PROBLEM REQUIREMENTS >>
Retype the records below exactly as they stand, but with no images.

Start of EXTRACTED RECORDS

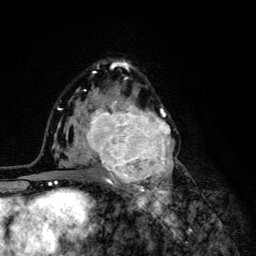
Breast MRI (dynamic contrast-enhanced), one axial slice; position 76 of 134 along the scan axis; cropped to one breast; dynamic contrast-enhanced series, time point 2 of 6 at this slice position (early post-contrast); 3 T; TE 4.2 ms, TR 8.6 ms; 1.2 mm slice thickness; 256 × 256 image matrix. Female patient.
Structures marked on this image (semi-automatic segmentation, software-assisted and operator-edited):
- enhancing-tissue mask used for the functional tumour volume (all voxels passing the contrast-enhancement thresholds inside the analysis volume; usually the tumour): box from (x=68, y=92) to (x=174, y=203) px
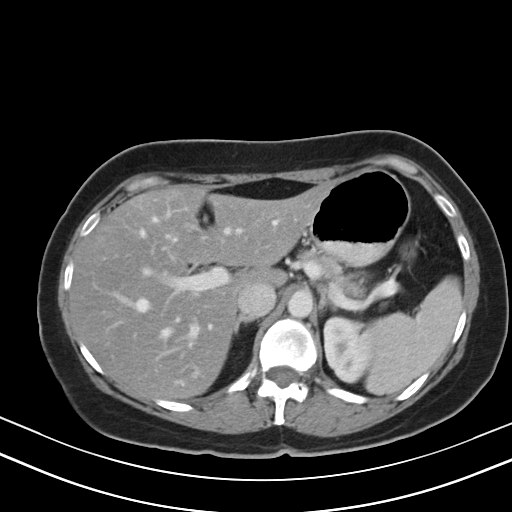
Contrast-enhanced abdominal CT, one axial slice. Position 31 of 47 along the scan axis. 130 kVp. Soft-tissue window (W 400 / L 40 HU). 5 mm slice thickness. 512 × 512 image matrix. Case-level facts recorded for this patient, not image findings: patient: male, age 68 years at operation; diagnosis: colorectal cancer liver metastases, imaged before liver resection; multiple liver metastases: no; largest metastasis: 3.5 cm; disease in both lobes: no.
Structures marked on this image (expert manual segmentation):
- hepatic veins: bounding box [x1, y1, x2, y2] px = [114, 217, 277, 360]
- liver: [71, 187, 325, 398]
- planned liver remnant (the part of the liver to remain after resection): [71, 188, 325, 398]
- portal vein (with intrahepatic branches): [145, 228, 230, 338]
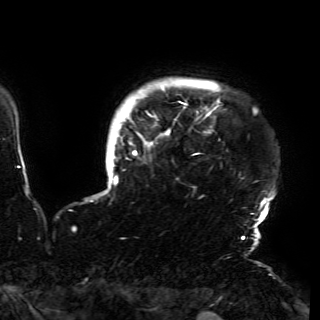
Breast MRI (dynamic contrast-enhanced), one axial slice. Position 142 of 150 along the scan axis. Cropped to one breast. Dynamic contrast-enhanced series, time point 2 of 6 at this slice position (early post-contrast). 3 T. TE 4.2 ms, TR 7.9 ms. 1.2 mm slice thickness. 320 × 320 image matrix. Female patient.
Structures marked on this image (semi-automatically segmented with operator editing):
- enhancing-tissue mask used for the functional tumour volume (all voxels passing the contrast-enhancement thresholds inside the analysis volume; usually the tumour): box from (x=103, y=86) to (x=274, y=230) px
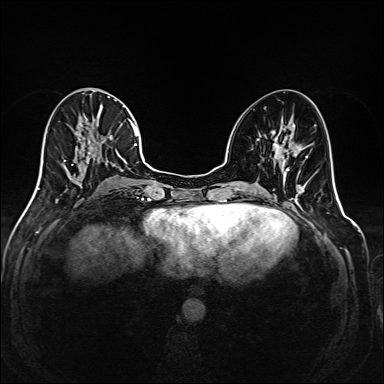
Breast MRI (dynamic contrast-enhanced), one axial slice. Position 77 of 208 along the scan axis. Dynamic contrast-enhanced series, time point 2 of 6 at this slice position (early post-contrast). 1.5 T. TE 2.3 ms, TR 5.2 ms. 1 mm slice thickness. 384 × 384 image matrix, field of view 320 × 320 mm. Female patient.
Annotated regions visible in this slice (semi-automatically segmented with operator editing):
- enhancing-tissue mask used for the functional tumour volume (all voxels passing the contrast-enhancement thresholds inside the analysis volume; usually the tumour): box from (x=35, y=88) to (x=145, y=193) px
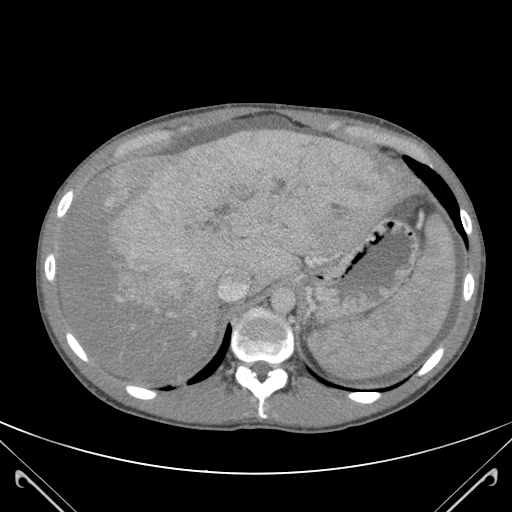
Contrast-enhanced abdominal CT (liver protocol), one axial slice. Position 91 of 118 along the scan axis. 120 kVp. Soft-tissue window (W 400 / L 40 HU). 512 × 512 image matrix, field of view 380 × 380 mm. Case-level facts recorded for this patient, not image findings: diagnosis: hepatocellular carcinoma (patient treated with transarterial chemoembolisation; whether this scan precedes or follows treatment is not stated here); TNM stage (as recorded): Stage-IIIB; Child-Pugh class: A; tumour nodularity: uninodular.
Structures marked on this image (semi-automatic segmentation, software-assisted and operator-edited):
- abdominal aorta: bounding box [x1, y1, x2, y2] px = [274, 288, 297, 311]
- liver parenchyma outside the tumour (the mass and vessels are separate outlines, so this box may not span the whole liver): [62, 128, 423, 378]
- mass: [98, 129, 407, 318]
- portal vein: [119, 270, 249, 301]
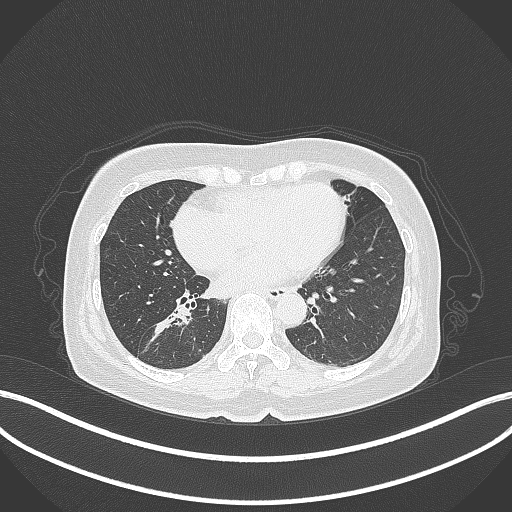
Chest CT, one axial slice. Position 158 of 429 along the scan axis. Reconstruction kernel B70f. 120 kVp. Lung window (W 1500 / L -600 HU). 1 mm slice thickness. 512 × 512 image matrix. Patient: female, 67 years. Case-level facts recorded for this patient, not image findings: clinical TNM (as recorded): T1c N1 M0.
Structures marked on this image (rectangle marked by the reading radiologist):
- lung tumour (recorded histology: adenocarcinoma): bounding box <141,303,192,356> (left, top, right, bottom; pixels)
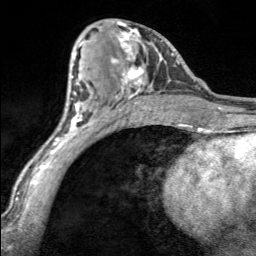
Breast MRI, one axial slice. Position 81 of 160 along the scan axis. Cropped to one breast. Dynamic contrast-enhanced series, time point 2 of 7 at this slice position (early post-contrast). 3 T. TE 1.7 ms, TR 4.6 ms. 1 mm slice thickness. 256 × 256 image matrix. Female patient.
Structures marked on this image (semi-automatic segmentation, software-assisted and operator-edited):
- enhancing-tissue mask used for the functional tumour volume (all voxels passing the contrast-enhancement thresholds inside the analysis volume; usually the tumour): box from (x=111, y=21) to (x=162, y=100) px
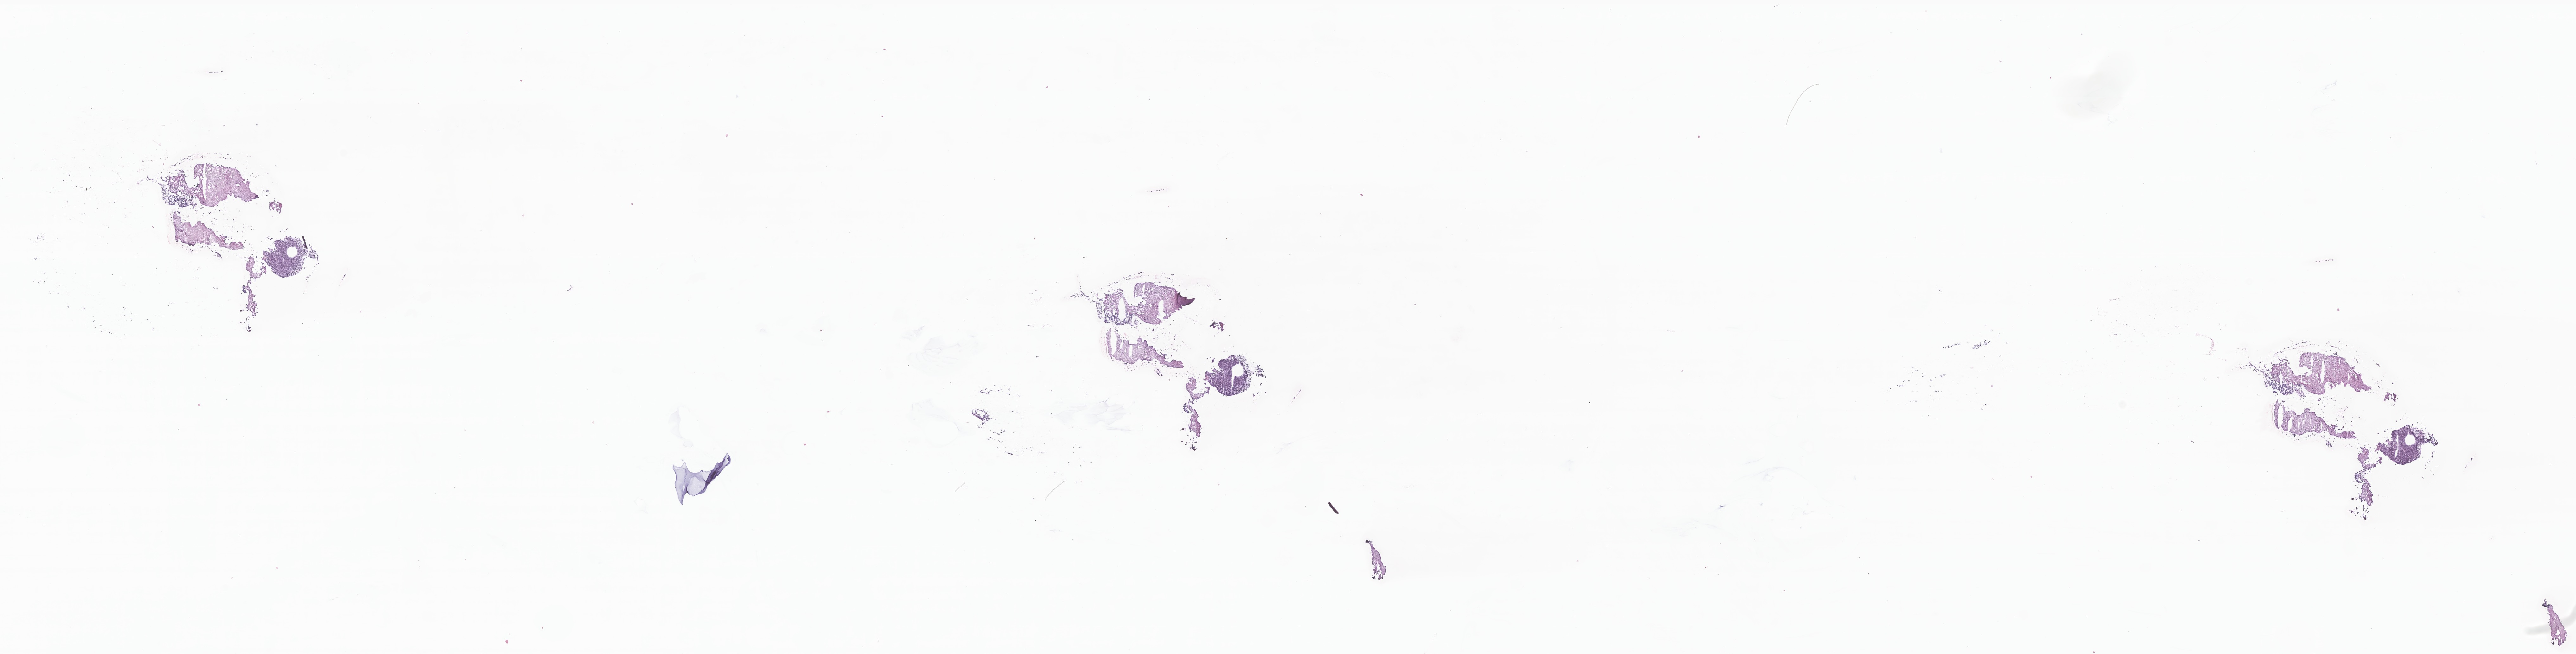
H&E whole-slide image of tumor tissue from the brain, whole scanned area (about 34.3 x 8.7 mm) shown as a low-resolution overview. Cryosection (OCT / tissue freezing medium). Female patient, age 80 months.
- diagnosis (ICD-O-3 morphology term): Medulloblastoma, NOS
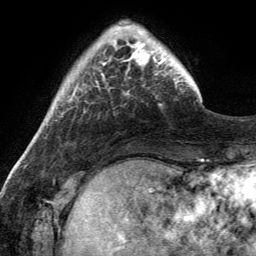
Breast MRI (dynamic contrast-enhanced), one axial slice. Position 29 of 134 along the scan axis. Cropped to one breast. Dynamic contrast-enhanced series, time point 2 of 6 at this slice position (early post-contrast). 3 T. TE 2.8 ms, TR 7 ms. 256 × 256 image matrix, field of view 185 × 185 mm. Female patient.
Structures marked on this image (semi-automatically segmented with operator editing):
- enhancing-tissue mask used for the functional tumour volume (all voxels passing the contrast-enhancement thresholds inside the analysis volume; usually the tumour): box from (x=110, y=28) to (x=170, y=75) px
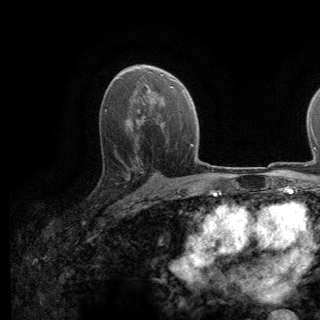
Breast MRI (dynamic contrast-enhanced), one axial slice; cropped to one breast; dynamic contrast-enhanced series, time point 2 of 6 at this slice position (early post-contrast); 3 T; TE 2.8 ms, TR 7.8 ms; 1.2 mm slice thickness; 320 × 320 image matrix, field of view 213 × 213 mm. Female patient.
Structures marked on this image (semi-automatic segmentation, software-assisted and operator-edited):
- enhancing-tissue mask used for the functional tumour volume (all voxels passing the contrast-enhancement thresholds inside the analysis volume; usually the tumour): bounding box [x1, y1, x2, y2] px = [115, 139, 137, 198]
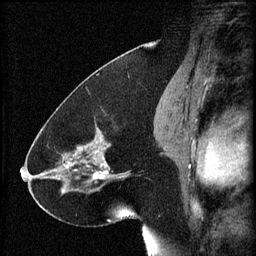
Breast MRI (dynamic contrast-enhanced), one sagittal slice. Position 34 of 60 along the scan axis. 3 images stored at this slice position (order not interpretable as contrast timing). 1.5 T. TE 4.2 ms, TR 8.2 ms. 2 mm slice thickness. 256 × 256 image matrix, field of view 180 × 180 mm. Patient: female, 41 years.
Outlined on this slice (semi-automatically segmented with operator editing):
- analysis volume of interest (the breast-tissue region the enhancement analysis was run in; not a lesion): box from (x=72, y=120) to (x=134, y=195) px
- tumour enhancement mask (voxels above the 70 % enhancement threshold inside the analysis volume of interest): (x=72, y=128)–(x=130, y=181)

End of EXTRACTED RECORDS

EXERCISE SOLUTION >>
Breast MRI (dynamic contrast-enhanced), one axial slice; position 76 of 134 along the scan axis; cropped to one breast; dynamic contrast-enhanced series, time point 2 of 6 at this slice position (early post-contrast); 3 T; TE 4.2 ms, TR 8.6 ms; 1.2 mm slice thickness; 256 × 256 image matrix. Female patient.
Structures marked on this image (semi-automatic segmentation, software-assisted and operator-edited):
- enhancing-tissue mask used for the functional tumour volume (all voxels passing the contrast-enhancement thresholds inside the analysis volume; usually the tumour): box from (x=68, y=92) to (x=174, y=203) px
Contrast-enhanced abdominal CT, one axial slice. Position 31 of 47 along the scan axis. 130 kVp. Soft-tissue window (W 400 / L 40 HU). 5 mm slice thickness. 512 × 512 image matrix. Case-level facts recorded for this patient, not image findings: patient: male, age 68 years at operation; diagnosis: colorectal cancer liver metastases, imaged before liver resection; multiple liver metastases: no; largest metastasis: 3.5 cm; disease in both lobes: no.
Structures marked on this image (expert manual segmentation):
- hepatic veins: bounding box [x1, y1, x2, y2] px = [114, 217, 277, 360]
- liver: [71, 187, 325, 398]
- planned liver remnant (the part of the liver to remain after resection): [71, 188, 325, 398]
- portal vein (with intrahepatic branches): [145, 228, 230, 338]
Breast MRI (dynamic contrast-enhanced), one axial slice. Position 142 of 150 along the scan axis. Cropped to one breast. Dynamic contrast-enhanced series, time point 2 of 6 at this slice position (early post-contrast). 3 T. TE 4.2 ms, TR 7.9 ms. 1.2 mm slice thickness. 320 × 320 image matrix. Female patient.
Structures marked on this image (semi-automatically segmented with operator editing):
- enhancing-tissue mask used for the functional tumour volume (all voxels passing the contrast-enhancement thresholds inside the analysis volume; usually the tumour): box from (x=103, y=86) to (x=274, y=230) px
Breast MRI (dynamic contrast-enhanced), one axial slice. Position 77 of 208 along the scan axis. Dynamic contrast-enhanced series, time point 2 of 6 at this slice position (early post-contrast). 1.5 T. TE 2.3 ms, TR 5.2 ms. 1 mm slice thickness. 384 × 384 image matrix, field of view 320 × 320 mm. Female patient.
Annotated regions visible in this slice (semi-automatically segmented with operator editing):
- enhancing-tissue mask used for the functional tumour volume (all voxels passing the contrast-enhancement thresholds inside the analysis volume; usually the tumour): box from (x=35, y=88) to (x=145, y=193) px
Contrast-enhanced abdominal CT (liver protocol), one axial slice. Position 91 of 118 along the scan axis. 120 kVp. Soft-tissue window (W 400 / L 40 HU). 512 × 512 image matrix, field of view 380 × 380 mm. Case-level facts recorded for this patient, not image findings: diagnosis: hepatocellular carcinoma (patient treated with transarterial chemoembolisation; whether this scan precedes or follows treatment is not stated here); TNM stage (as recorded): Stage-IIIB; Child-Pugh class: A; tumour nodularity: uninodular.
Structures marked on this image (semi-automatic segmentation, software-assisted and operator-edited):
- abdominal aorta: bounding box [x1, y1, x2, y2] px = [274, 288, 297, 311]
- liver parenchyma outside the tumour (the mass and vessels are separate outlines, so this box may not span the whole liver): [62, 128, 423, 378]
- mass: [98, 129, 407, 318]
- portal vein: [119, 270, 249, 301]
Chest CT, one axial slice. Position 158 of 429 along the scan axis. Reconstruction kernel B70f. 120 kVp. Lung window (W 1500 / L -600 HU). 1 mm slice thickness. 512 × 512 image matrix. Patient: female, 67 years. Case-level facts recorded for this patient, not image findings: clinical TNM (as recorded): T1c N1 M0.
Structures marked on this image (rectangle marked by the reading radiologist):
- lung tumour (recorded histology: adenocarcinoma): bounding box <141,303,192,356> (left, top, right, bottom; pixels)
Breast MRI, one axial slice. Position 81 of 160 along the scan axis. Cropped to one breast. Dynamic contrast-enhanced series, time point 2 of 7 at this slice position (early post-contrast). 3 T. TE 1.7 ms, TR 4.6 ms. 1 mm slice thickness. 256 × 256 image matrix. Female patient.
Structures marked on this image (semi-automatic segmentation, software-assisted and operator-edited):
- enhancing-tissue mask used for the functional tumour volume (all voxels passing the contrast-enhancement thresholds inside the analysis volume; usually the tumour): box from (x=111, y=21) to (x=162, y=100) px
H&E whole-slide image of tumor tissue from the brain, whole scanned area (about 34.3 x 8.7 mm) shown as a low-resolution overview. Cryosection (OCT / tissue freezing medium). Female patient, age 80 months.
- diagnosis (ICD-O-3 morphology term): Medulloblastoma, NOS
Breast MRI (dynamic contrast-enhanced), one axial slice. Position 29 of 134 along the scan axis. Cropped to one breast. Dynamic contrast-enhanced series, time point 2 of 6 at this slice position (early post-contrast). 3 T. TE 2.8 ms, TR 7 ms. 256 × 256 image matrix, field of view 185 × 185 mm. Female patient.
Structures marked on this image (semi-automatically segmented with operator editing):
- enhancing-tissue mask used for the functional tumour volume (all voxels passing the contrast-enhancement thresholds inside the analysis volume; usually the tumour): box from (x=110, y=28) to (x=170, y=75) px
Breast MRI (dynamic contrast-enhanced), one axial slice; cropped to one breast; dynamic contrast-enhanced series, time point 2 of 6 at this slice position (early post-contrast); 3 T; TE 2.8 ms, TR 7.8 ms; 1.2 mm slice thickness; 320 × 320 image matrix, field of view 213 × 213 mm. Female patient.
Structures marked on this image (semi-automatic segmentation, software-assisted and operator-edited):
- enhancing-tissue mask used for the functional tumour volume (all voxels passing the contrast-enhancement thresholds inside the analysis volume; usually the tumour): bounding box [x1, y1, x2, y2] px = [115, 139, 137, 198]
Breast MRI (dynamic contrast-enhanced), one sagittal slice. Position 34 of 60 along the scan axis. 3 images stored at this slice position (order not interpretable as contrast timing). 1.5 T. TE 4.2 ms, TR 8.2 ms. 2 mm slice thickness. 256 × 256 image matrix, field of view 180 × 180 mm. Patient: female, 41 years.
Outlined on this slice (semi-automatically segmented with operator editing):
- analysis volume of interest (the breast-tissue region the enhancement analysis was run in; not a lesion): box from (x=72, y=120) to (x=134, y=195) px
- tumour enhancement mask (voxels above the 70 % enhancement threshold inside the analysis volume of interest): (x=72, y=128)–(x=130, y=181)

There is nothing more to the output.